Each apartment would sell for 35 million naira (approximately $23,000 at current exchange rates), with an 8 million naira down payment and 2 million naira annual installments—structured to be accessible for middle-income families. All transactions and utility payments would be managed through mobile apps, reflecting Nigeria's thriving fintech sector.
The question isn't whether Nigeria needs housing—the deficit is real and growing as urbanization accelerates. Lagos alone adds hundreds of thousands of residents annually, straining already inadequate housing stock. The question is whether this particular vision is realistic or aspirational, and why comparable programs haven't been attempted.
The $100 billion price tag is both the proposal's strength and its Achilles heel. For context, Nigeria's entire federal budget for 2024 was approximately $35 billion. Mobilizing $100 billion would require a combination of government funding, private investment, international development finance, and public-private partnerships at a scale Nigeria has never achieved.
China offers a relevant comparison. Between 2000 and 2020, China built housing for hundreds of millions of people moving from rural areas to cities, constructing massive residential complexes at speeds Western observers found astonishing. But China's model relied on state-owned banks providing cheap credit, government-controlled land allocation, and centralized planning authority that simply doesn't exist in Nigeria's federal system.
Nigeria's challenges are structural. Land acquisition across 774 local governments would require navigating complex tenure systems, securing titles, and managing compensation disputes. Construction at this scale would demand cement, steel, and skilled labor far beyond current domestic production, driving up costs. The country's chronic electricity crisis means these estates would need independent power solutions—solar installations, generators, or connections to unreliable grids.
Water, sewage, roads, schools, and healthcare facilities would all need to accompany housing construction. Building apartments without supporting infrastructure creates slums, not communities.
Urban planning experts note that Nigeria has attempted large housing initiatives before with mixed results. The National Housing Fund, established in 1992, aimed to provide affordable housing through payroll contributions but has delivered far fewer units than promised, hampered by bureaucracy, corruption, and inadequate funding. State-level housing schemes have similarly underperformed.
Yet the scale of thinking matters. Nigeria's housing deficit won't be solved by incremental projects. If the country builds 50,000 units annually—already ambitious—it would take 560 years to close the current gap, even before accounting for population growth.

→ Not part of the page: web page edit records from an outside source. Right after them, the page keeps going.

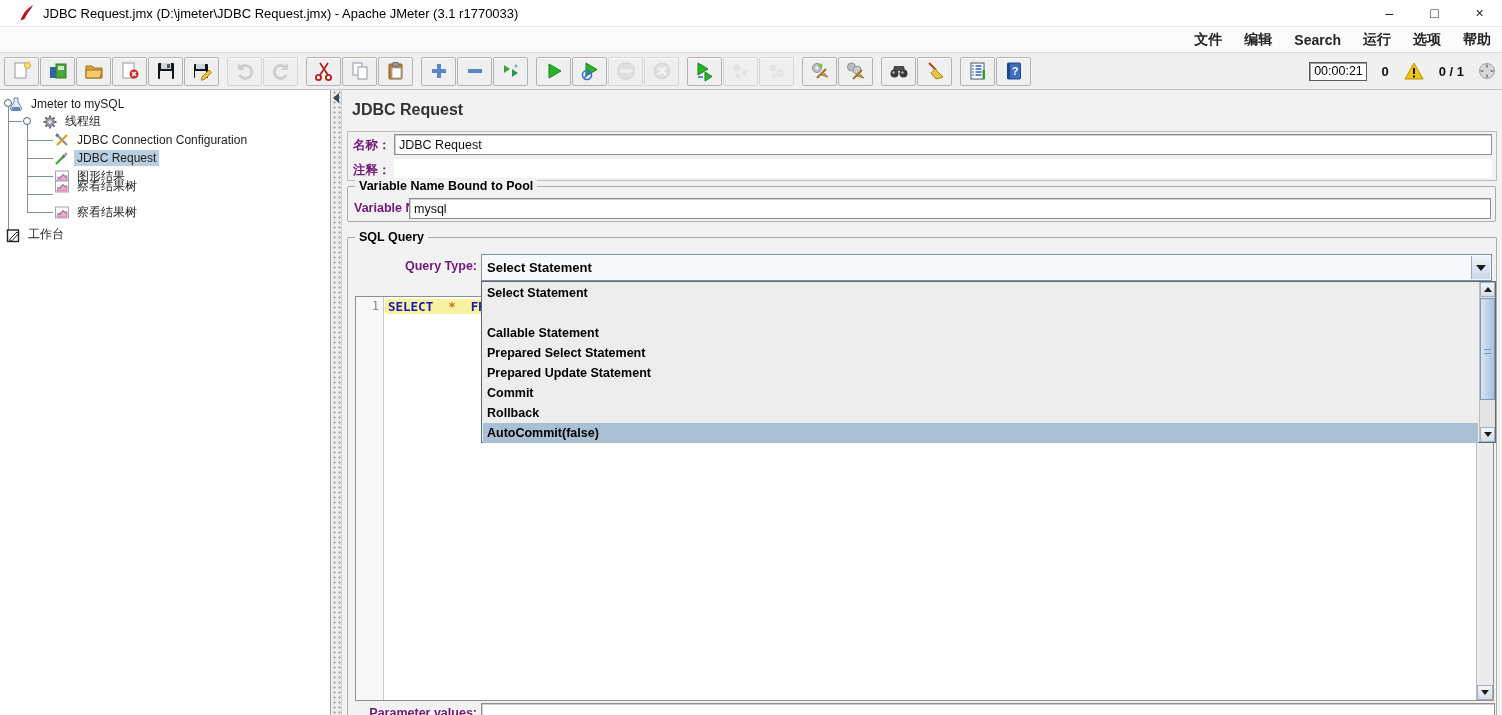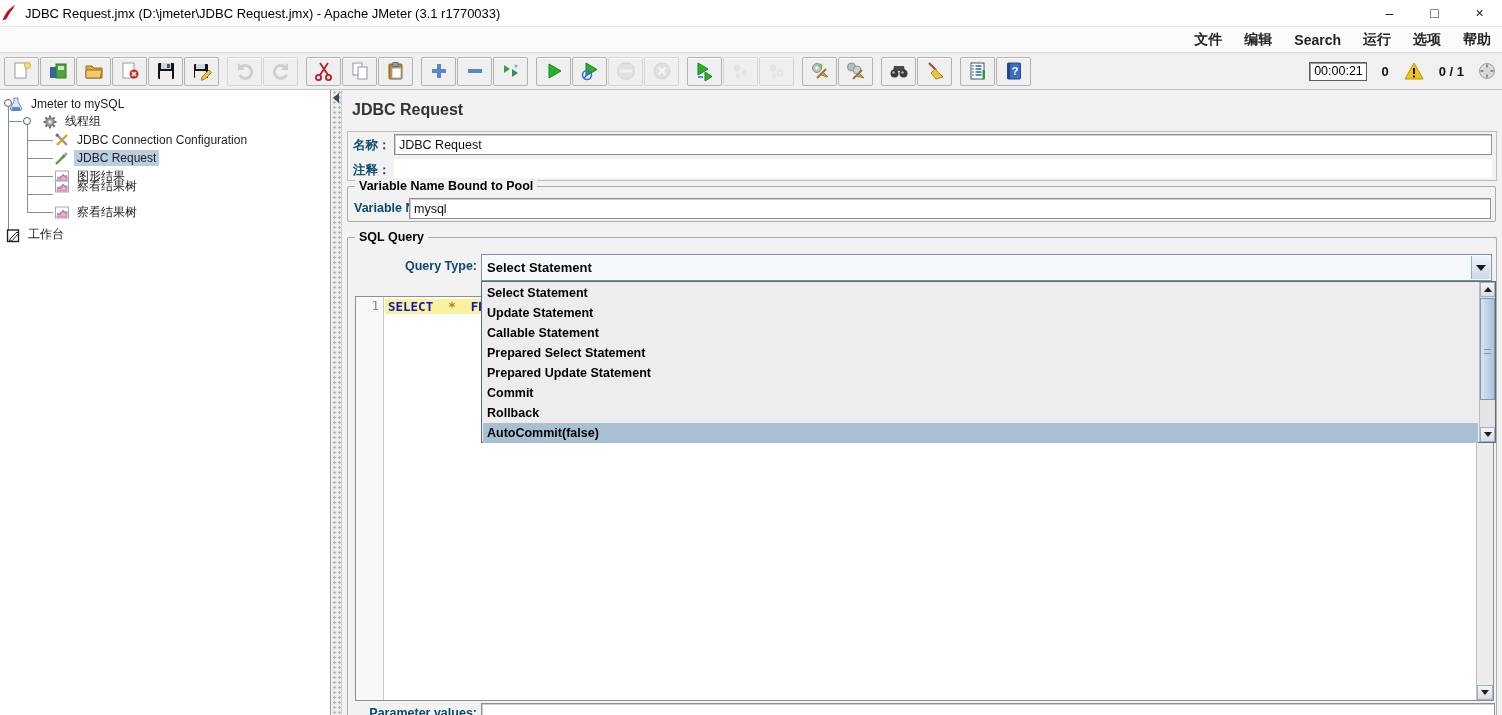--- a/index.html
+++ b/index.html
@@ -1,21 +1,21 @@
 <!DOCTYPE html>
 <html><head>
 <meta charset="utf-8">
 <style>
   * { box-sizing: border-box; margin: 0; padding: 0; }
   html,body { width:1502px; height:715px; overflow:hidden; }
   body { font-family: "Liberation Sans", sans-serif; font-size: 12px; color:#111; background:#fff; }
   .app { position:relative; width:1502px; height:715px; background:#fff; }
 
   
-  .titlebar { height:27px; background:#fff; display:flex; align-items:center; padding-left:0; border-bottom:1px solid #e8e8e8;}
+  .titlebar { height:27px; background:#fff; display:flex; align-items:center; padding-left:18px; border-bottom:1px solid #e8e8e8;}
   .titlebar .app-icon { width:18px; height:18px; margin-right:7px; }
   .titlebar .title { font-size:13px; color:#000; }
   .win-controls { margin-left:auto; display:flex; height:100%; }
   .win-btn { width:45px; height:100%; display:flex; align-items:center; justify-content:center; font-size:14px; color:#222; }
 
   
   .menubar { height:26px; background:#fbfbfb; display:flex; align-items:center; padding-left:6px; border-bottom:1px solid #d9d9d9;justify-content:flex-end; }
   .menu-item { padding:0 11px; font-weight:bold; font-size:14px; color:#222; height:100%; display:flex; align-items:center; }
 
   
@@ -43,21 +43,21 @@
   
   .splitter { position:absolute; left:332px; top:0; width:10px; height:625px; background:#ededed;
     background-image: radial-gradient(#b5b5b5 1px, transparent 1.2px); background-size:5px 5px; border-right:1px solid #cfcfcf; }
   .splitter .one-touch { position:absolute; left:1px; top:3px; width:0; height:0; border-top:5px solid transparent; border-bottom:5px solid transparent; border-right:6px solid #3a4a5a; }
 
   
   .main { position:absolute; left:342px; top:0; right:0; height:625px; background:#f2f2f2; }
   .page-title { position:absolute; left:10px; top:11px; font-size:16px; font-weight:bold; color:#333; }
 
   .name-box { position:absolute; left:5px; right:5px; top:41px; height:50px; border:1px solid #bcbcbc; background:#f2f2f2; }
-  .fld-label { font-weight:bold; font-size:12.5px; color:#0c4a6e; white-space:nowrap; }
+  .fld-label { font-weight:bold; font-size:12.5px; color:#701a75; white-space:nowrap; }
   .txt-input { background:#fff; border:1px solid #8f8f8f; box-shadow: inset 1px 1px 0 #cfcfcf; font-size:12.5px; color:#111; display:flex; align-items:center; padding-left:4px; overflow:hidden; white-space:nowrap; }
   .name-row1-label { position:absolute; left:5px; top:5px; }
   .name-row1-input { position:absolute; left:46px; right:4px; top:2px; height:21px; }
   .name-row2-label { position:absolute; left:5px; top:30px; }
   .name-row2-input { position:absolute; left:46px; right:4px; top:27px; height:19px; background:#fff; }
 
   .group { position:absolute; border:1px solid #ababab; border-radius:2px; }
   .legend { position:absolute; top:-8px; left:7px; background:#f2f2f2; padding:0 4px; font-weight:bold; font-size:12.5px; color:#000; }
   .pool-group { left:5px; right:6px; top:96px; height:36px; }
   .pool-label { position:absolute; left:6px; top:14px; }
@@ -478,21 +478,20 @@
         </div>
 
         <span class="fld-label param-label">Parameter values:</span>
         <div class="txt-input param-input">
             <span></span>
           </div>
       </div>
 
       <div class="popup">
         <div class="dd-row" style="top:1px;">Select Statement</div>
-        <div class="dd-row" style="top:21px;">Update Statement</div>
         <div class="dd-row" style="top:41px;">Callable Statement</div>
         <div class="dd-row" style="top:61px;">Prepared Select Statement</div>
         <div class="dd-row" style="top:81px;">Prepared Update Statement</div>
         <div class="dd-row" style="top:101px;">Commit</div>
         <div class="dd-row" style="top:121px;">Rollback</div>
         <div class="dd-row hl" style="top:141px;">AutoCommit(false)</div>
         <div class="pp-sb">
           <div class="sb-btn" style="top:0;">
               <div class="arr-up"></div>
             </div>

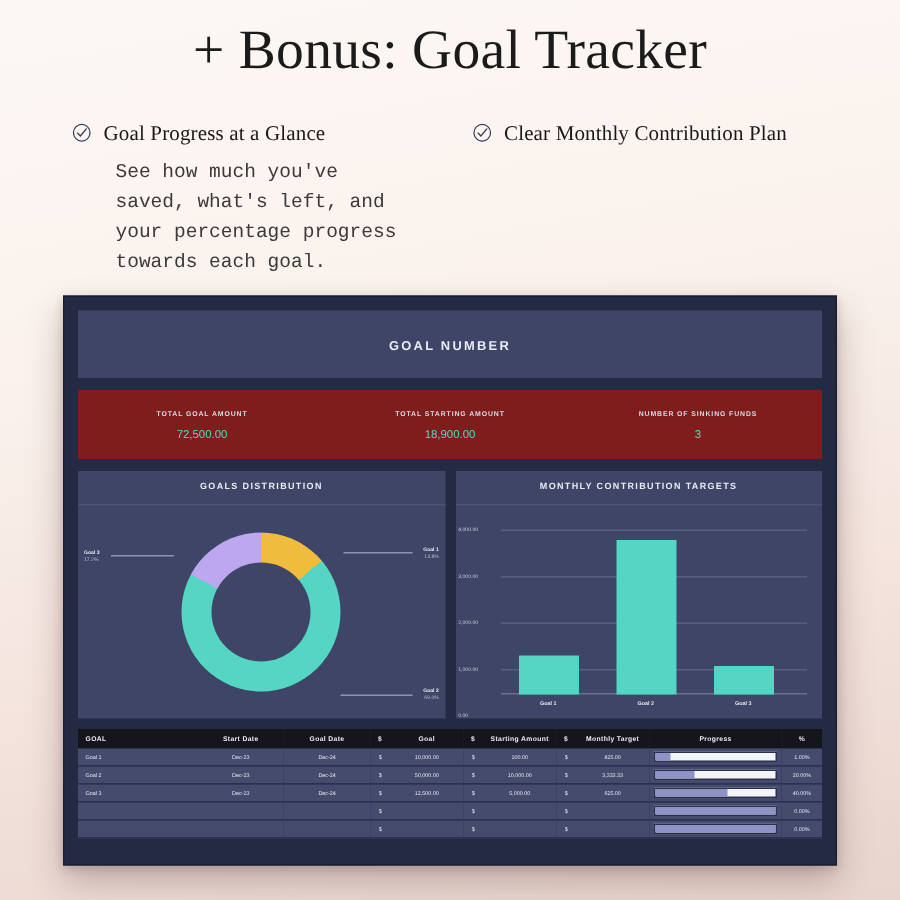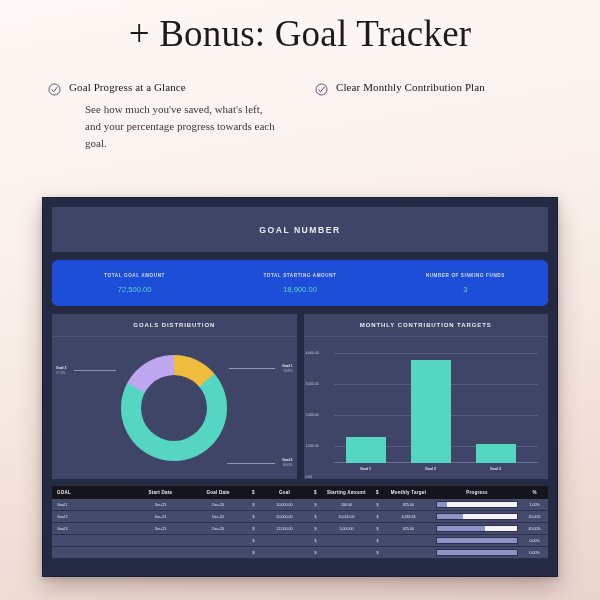--- a/index.html
+++ b/index.html
@@ -25,32 +25,32 @@
     display:flex;
     margin-top:26px;
     padding:0 48px 0 48px;
     gap:30px;
   }
   .feature{ flex:1 1 0; display:flex; gap:8px; align-items:flex-start; }
   .check-icon{ flex:0 0 auto; margin-top:1px; }
   .feature-body{ flex:1 1 auto; }
   .feature-title{
     font-family:"Liberation Serif", serif;
-    font-size:11px;
+    font-size:14px;
     color:#191919;
     line-height:1.25;
     letter-spacing:.1px;
   }
   .feature-desc{
-    font-family:Liberation Serif, serif;
-    font-size:11px;
+    font-family:Liberation Mono, monospace;
+    font-size:13px;
     color:#3a3a3a;
     line-height:1.55;
     margin-top:6px;
-    margin-left:16px;
+    margin-left:8px;
     max-width:190px;
   }
 
   
   .dashboard{
     position:absolute;
     left:42px; top:197px;
     width:516px; height:380px;
     background:#252a44;
     border:1px solid #1a1e33;
@@ -65,25 +65,24 @@
     display:flex; align-items:center; justify-content:center;
     color:#e9ebf5;
     font-size:8.6px;
     letter-spacing:1.5px;
     font-weight:600;
   }
 
   
   .summary{
     margin-top:8px;
-    background:#1d4ed8;
+    background:#7f1d1d;
     height:46px;
     display:flex;
     align-items:center;
-    border-radius:6px;
   }
   .summary-cell{ flex:1 1 0; text-align:center; }
   .summary-label{
     font-size:4.6px; letter-spacing:.6px; color:#d8dbe6; font-weight:700;
   }
   .summary-value{
     font-size:7.6px; color:#59d7c4; margin-top:7px; font-weight:500;
   }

"The point is, we can solve the deficit many times over," the proposal's author wrote. "So why aren't we doing this? Is the money the only problem? Or is it politics, land, corruption?"
The answer is likely all of the above. Nigeria's entrepreneurial energy and private sector dynamism coexist with governance failures that prevent large-scale public goods provision. The country that produces Nollywood films and tech unicorns struggles to deliver basic infrastructure.
In Nigeria, as across Africa's giants, challenges are real but entrepreneurial energy and cultural creativity drive progress. The housing proposal may be more vision than viable plan, but it forces necessary questions about why a resource-rich nation cannot house its citizens—and what it would actually take to change that reality.
Whether Nigeria needs more radical thinking or more pragmatic execution remains an open debate. What's clear is that 28 million people without adequate housing represent both a humanitarian crisis and an economic opportunity that won't wait for perfect solutions.